President Donald Trump recently tweeted a statistic stating that “nearly 3 in 4 individuals convicted of terrorism-related charges are foreign-born.” It was taken from a report by the departments of justice and homeland security.
However, according to UO psychology professor Paul Slovic, using that statistic to imply that excluding the foreign-born would decrease terrorist attacks is a misleading, psychologically tricky tactic.
Slovic and Leaf Van Boven, a psychology professor at the University of Colorado, co-wrote an article on the topic for Politico.

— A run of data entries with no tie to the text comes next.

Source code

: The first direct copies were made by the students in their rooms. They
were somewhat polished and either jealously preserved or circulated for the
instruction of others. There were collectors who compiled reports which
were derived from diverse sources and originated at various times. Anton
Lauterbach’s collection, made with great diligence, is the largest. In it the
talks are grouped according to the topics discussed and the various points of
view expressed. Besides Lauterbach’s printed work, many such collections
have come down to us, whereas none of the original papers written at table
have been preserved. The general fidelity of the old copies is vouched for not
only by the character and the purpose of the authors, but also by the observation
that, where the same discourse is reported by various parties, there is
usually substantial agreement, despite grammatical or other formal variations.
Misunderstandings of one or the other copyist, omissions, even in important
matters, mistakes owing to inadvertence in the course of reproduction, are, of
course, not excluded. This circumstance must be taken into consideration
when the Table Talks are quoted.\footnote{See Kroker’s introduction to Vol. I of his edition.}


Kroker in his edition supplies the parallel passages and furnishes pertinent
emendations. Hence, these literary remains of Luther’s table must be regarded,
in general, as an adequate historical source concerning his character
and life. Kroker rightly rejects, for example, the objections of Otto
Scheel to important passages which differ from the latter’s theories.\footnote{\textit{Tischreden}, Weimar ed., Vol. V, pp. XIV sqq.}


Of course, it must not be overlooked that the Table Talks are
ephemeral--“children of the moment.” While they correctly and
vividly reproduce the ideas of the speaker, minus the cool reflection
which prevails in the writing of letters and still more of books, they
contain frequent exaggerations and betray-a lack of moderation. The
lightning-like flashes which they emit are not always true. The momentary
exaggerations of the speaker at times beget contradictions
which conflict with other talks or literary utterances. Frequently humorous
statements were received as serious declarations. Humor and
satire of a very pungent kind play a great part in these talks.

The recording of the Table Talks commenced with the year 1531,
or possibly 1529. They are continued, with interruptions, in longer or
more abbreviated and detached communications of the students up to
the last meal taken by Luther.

“The 75 percent statistic ignores the rarity of terrorist-related activities despite the very large number of foreign-born individuals in the United States,” Slovic and Van Boven write. “Treating 75 percent as a meaningful measure of risk is deceitful — it’s lying with statistics.”
Close to 75 percent of NBA players are African-American, but less than 0.01 percent of African-American men are NBA players. Especially when responding to risk, people often treat these two types of statements as equally valid.
This is known as an inverse fallacy. Despite the 75 percent statistic, you can be highly confident that a random African-American man is not an NBA player.
“Similarly, we can be confident that an individual convicted of terrorism-related charges in a U.S. federal court is foreign-born (a probability of about 75 percent),” Slovic and Van Boven write. “But if an individual is foreign-born, the likelihood that the person has engaged in terrorism-related activities is nearly zero.”
For the full story, see “The Psychological Trick Behind Trump’s Misleading Terror Statistics”.
Slovic is the president of Decision Research and a professor of psychology at the UO. He studies judgment and decision making, especially under conditions of risk. His most recent research examines psychological factors contributing to apathy toward genocide.